Black equality through reform, not revolution, says UK activist
Those fighting for Black racial equality in Britain need to put realistic reform over dreams of revolution, said Imarn Ayton, a young activist who has had a prominent role in protests that swept London in recent weeks.
The murder of George Floyd, who gasped “I can’t breathe” as a white U.S. police officer kneeled on his neck, has prompted a reassessment of racism and triggered hundreds of protests from the U.S. to the UK, from France to Italy, and in many other countries.
But within Britain’s Black Lives Matter movement there are differing opinions over what to aim for and how to achieve the so much hoped change. Some are advancing more radical demands, such as abolishing the police and capitalism, while others, like Ayton, are in favour of more gradual reforms.
“I want to achieve equality and justice for Black people,” Ayton, 29, said in Peckham, south London, where she has lived for 20 years. “I am very much focused on putting a spotlight on institutionalised racism - that is my main focus.”
Ayton is calling on the government to implement findings of a series of reviews on ethnic injustices including the Lammy Review of 2017. That looked into the treatment of ethnic minorities in the criminal justice system.
More radical in its stated aims is the Black Lives Matter UK movement, which calls itself an “abolitionist movement” that does not believe in reforming the police, state or prisons.

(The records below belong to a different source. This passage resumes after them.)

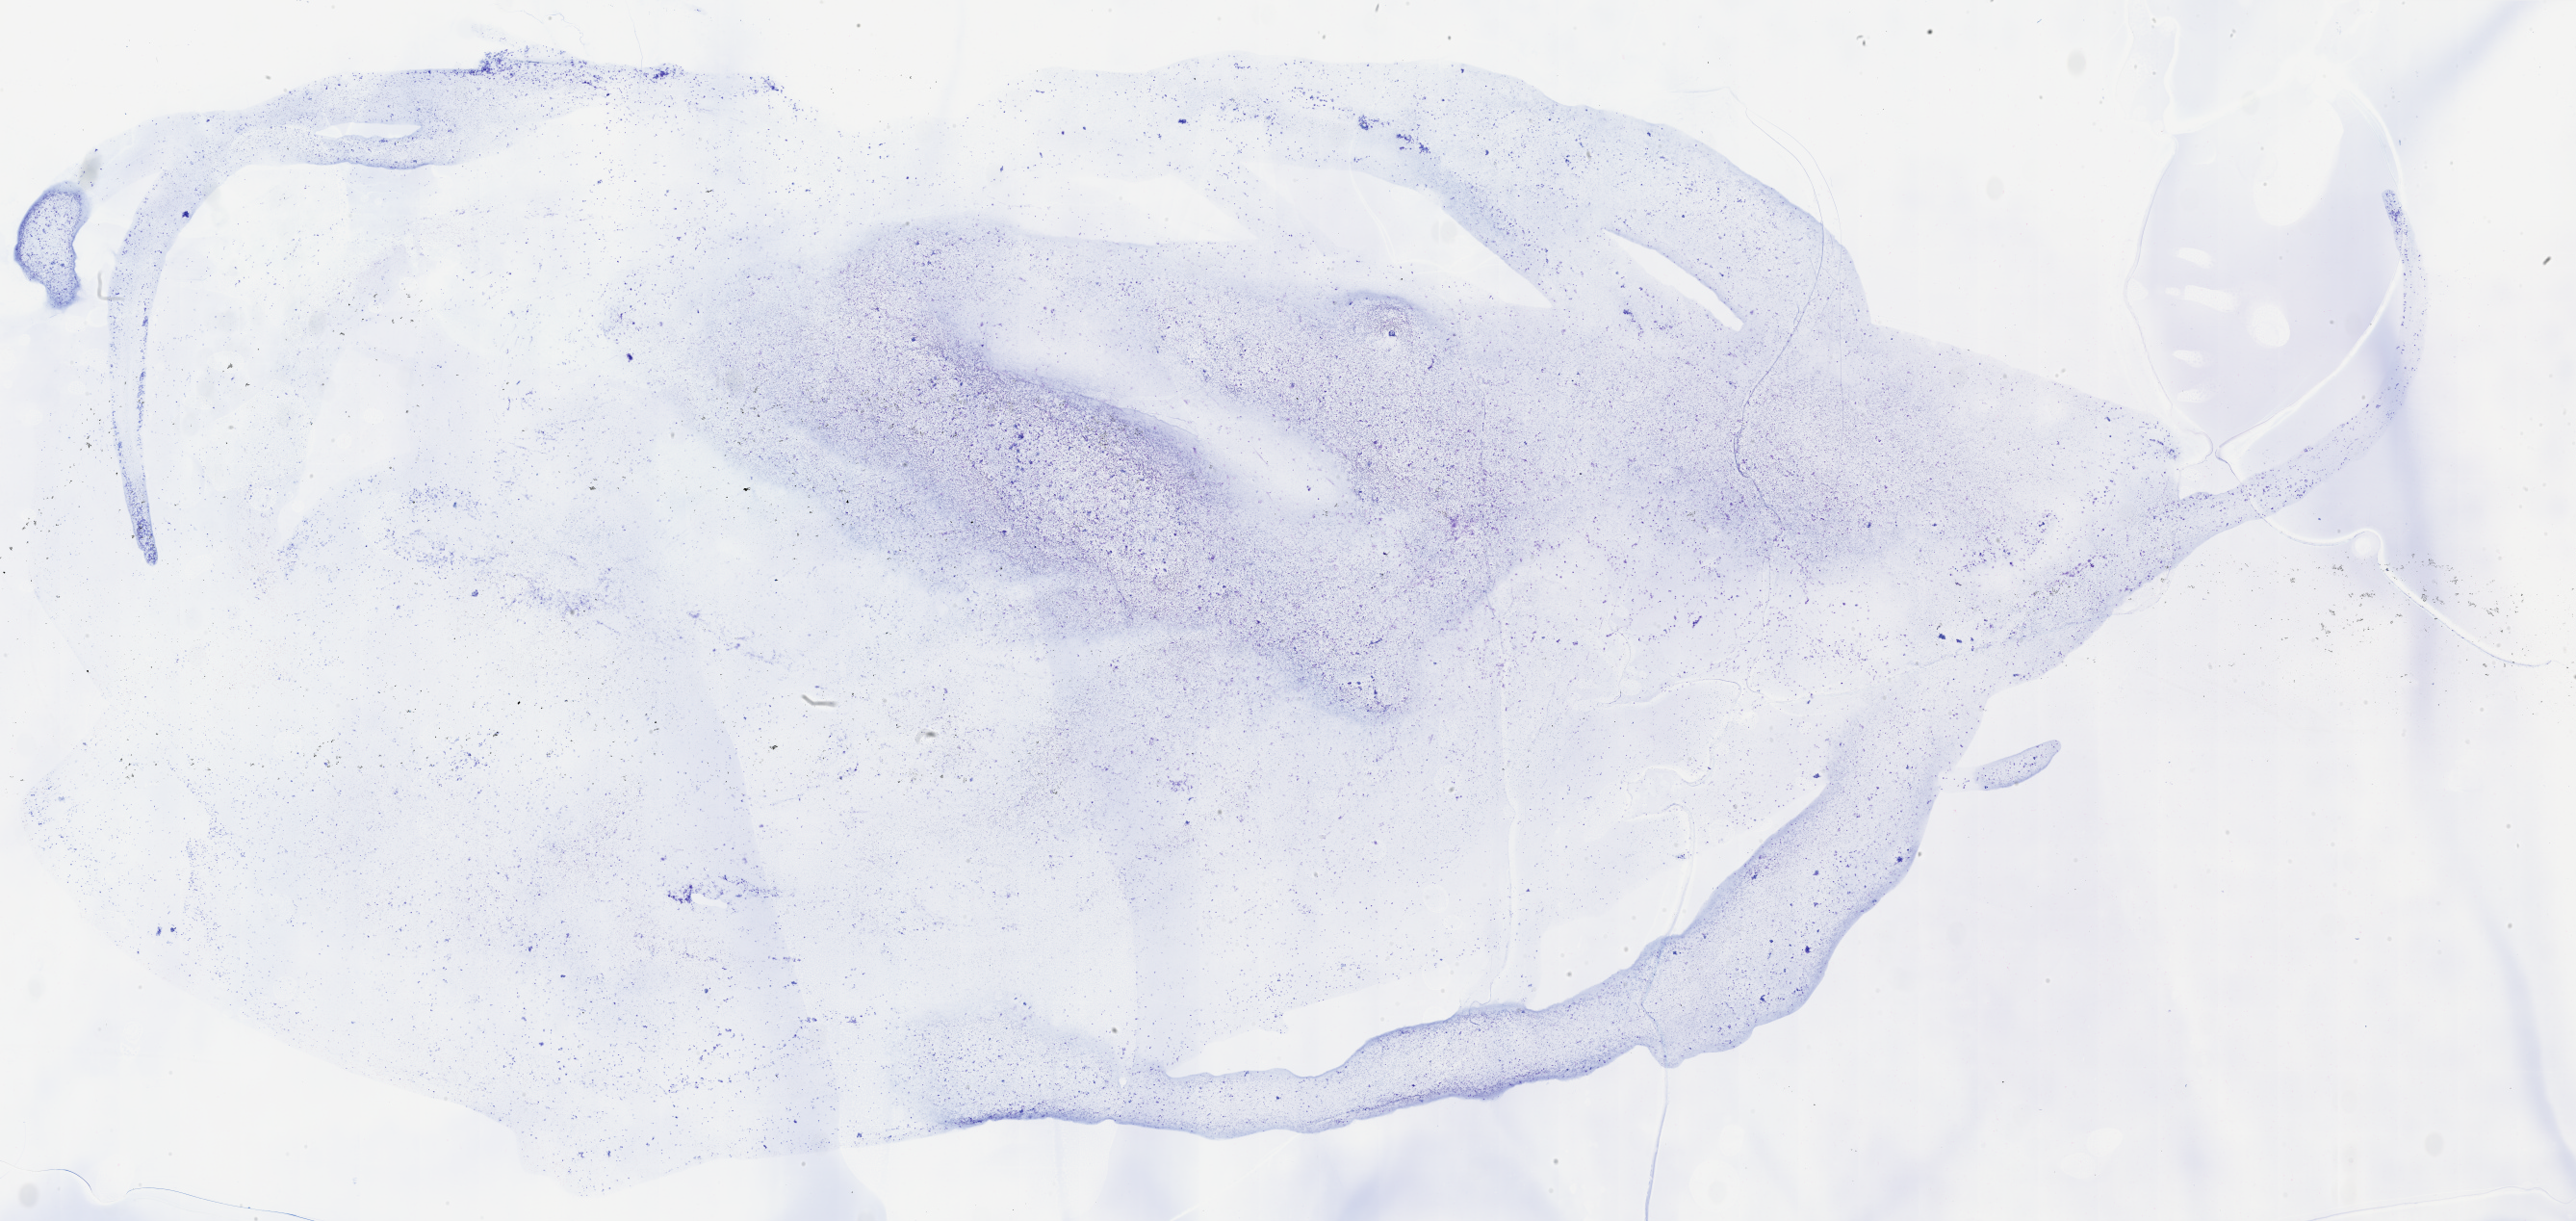
Digitized hematoxylin and eosin (H&E)-stained section of the patient's (originator) tumor tissue — whole scanned area (about 42.9 x 20.3 mm) shown as a low-resolution overview. Formalin-fixed paraffin-embedded section. Originating tumor site category: colon. Female patient.
Diagnosis: Colon Adenocarcinoma.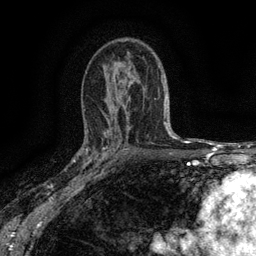
Breast MRI (dynamic contrast-enhanced), one axial slice. Position 88 of 134 along the scan axis. Cropped to one breast. Dynamic contrast-enhanced series, time point 2 of 6 at this slice position (early post-contrast). 3 T. TE 2.7 ms, TR 5.5 ms. 1.2 mm slice thickness. 256 × 256 image matrix, field of view 160 × 160 mm. Female patient.
Structures marked on this image (semi-automatically segmented with operator editing):
- enhancing-tissue mask used for the functional tumour volume (all voxels passing the contrast-enhancement thresholds inside the analysis volume; usually the tumour): bounding box [x1, y1, x2, y2] px = [82, 132, 115, 176]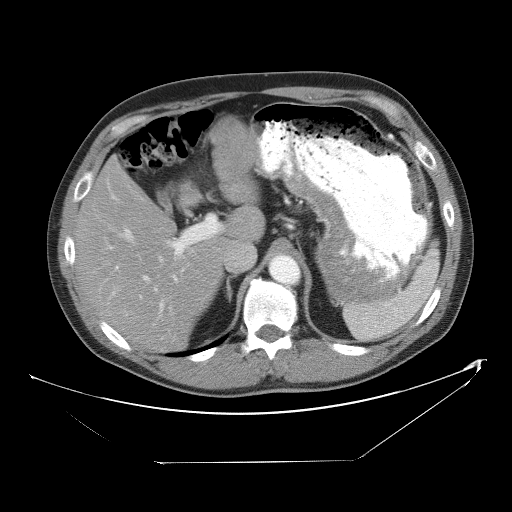
Contrast-enhanced abdominal CT, one axial slice. Slice 35 of 53 in the series (ordered by position). Reconstruction kernel STANDARD. 120 kVp. Intravenous contrast given. Soft-tissue window (W 400 / L 40 HU). 512 × 512 image matrix. From the clinical record (not read from this slice): patient: male, age 54 years at operation; diagnosis: colorectal cancer liver metastases, imaged before liver resection; multiple liver metastases: yes; largest metastasis: 8.5 cm; disease in both lobes: no.
Structures marked on this image (manually delineated by an expert):
- hepatic veins: box from (x=119, y=227) to (x=185, y=292) px
- liver: (x=77, y=123)–(x=263, y=352)
- planned liver remnant (the part of the liver to remain after resection): (x=77, y=160)–(x=229, y=352)
- portal vein (with intrahepatic branches): (x=110, y=217)–(x=217, y=298)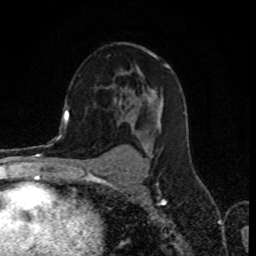
Breast MRI (dynamic contrast-enhanced), one axial slice. Position 50 of 80 along the scan axis. Cropped to one breast. Dynamic contrast-enhanced series, time point 2 of 8 at this slice position (early post-contrast). 1.5 T. TE 4.2 ms, TR 7 ms. 256 × 256 image matrix, field of view 155 × 155 mm. Female patient.
Structures marked on this image (semi-automatically segmented with operator editing):
- enhancing-tissue mask used for the functional tumour volume (all voxels passing the contrast-enhancement thresholds inside the analysis volume; usually the tumour): bounding box <70,89,155,159> (left, top, right, bottom; pixels)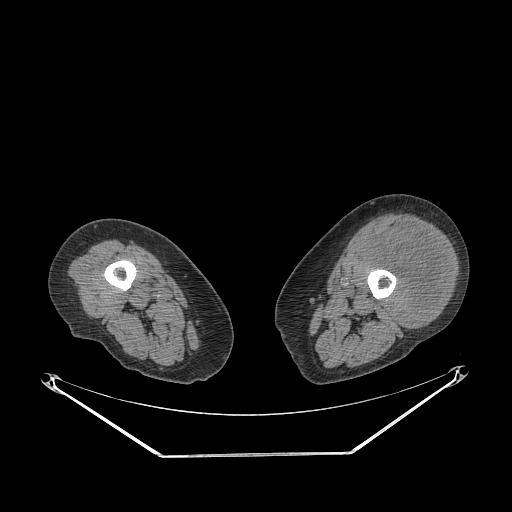
CT of an extremity soft-tissue mass (from a PET/CT study), one axial slice. Slice 213 of 267 in the series (ordered by position). Reconstruction kernel STANDARD. 140 kVp. Soft-tissue window (W 400 / L 40 HU). 512 × 512 image matrix. Female patient. From the clinical record (not read from this slice): histological type: undifferentiated – high grade; grade: high; site of the primary tumour: left thigh.
Annotated regions visible in this slice (expert contour drawn on MRI and transferred to this co-registered scan by the dataset authors):
- gross tumour volume including surrounding oedema: bounding box [x1, y1, x2, y2] px = [363, 224, 449, 328]
- gross tumour volume (mass): [368, 230, 449, 328]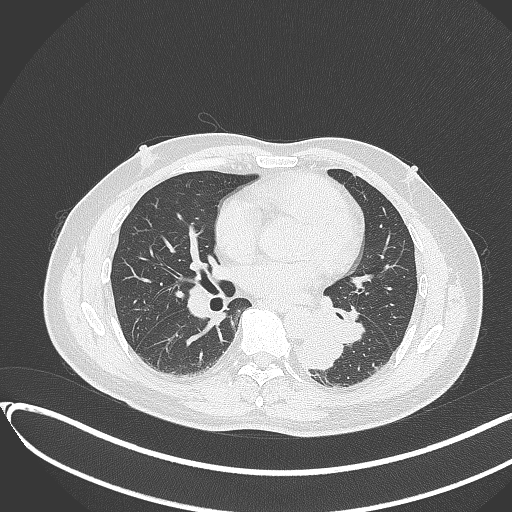
Chest CT, one axial slice; position 161 of 417 along the scan axis; reconstruction kernel B70f; 120 kVp; lung window (W 1500 / L -600 HU); 1 mm slice thickness; 512 × 512 image matrix. Male patient, age 54 years. From the clinical record (not read from this slice): clinical TNM (as recorded): T3 N0 M0.
Outlined on this slice (rectangle marked by the reading radiologist):
- lung tumour (recorded histology: squamous cell carcinoma): bounding box <295,325,345,373> (left, top, right, bottom; pixels)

It declared it wants to dismantle capitalism.
BLM UK is one of the more prominent groups using social media to raise funds and organise protests.
“BLM does not believe in reform. I do believe in reform,” said Ayton. “We do have to be in this together, but we don’t necessarily have to agree on everything. We can have the same objectives even with a different approach.”
BLM UK did not respond to any requests for comment sent via email and Twitter.
Ayton has carried a loudspeaker and led chants at demonstrations across the capital, including one from the top of a van.
She said racism affected every walk of British life from policing and politics to healthcare and the media.
“Institutionalised racism is very much alive because of silence and ignorance,” pointed out Ayton, who is of Jamaican and Nigerian descent.
Britain, she explained, has to face its colonial past, otherwise, it would haunt society and sow discord for centuries yet to come.
One step of atonement would be for it to pay reparations for the slave trade, she said, suggesting London could start by paying off the debt of the Caribbean countries.
“We appreciate a ‘sorry’, of course, but I don’t believe it is enough. I do believe in reparations,” Ayton claimed, adding that slave traders were compensated when the trade was abolished but slaves were not.
She would like to see statues of slave traders moved to museums, but said there was no reason to remove a statue of Winston Churchill as he had done much for the United Kingdom even though he expressed what are now considered racist views.
So, what statues would Ayton like to see?
“I would put up a lot of people who were slaves - they are ultimately heroes,” Ayton concluded.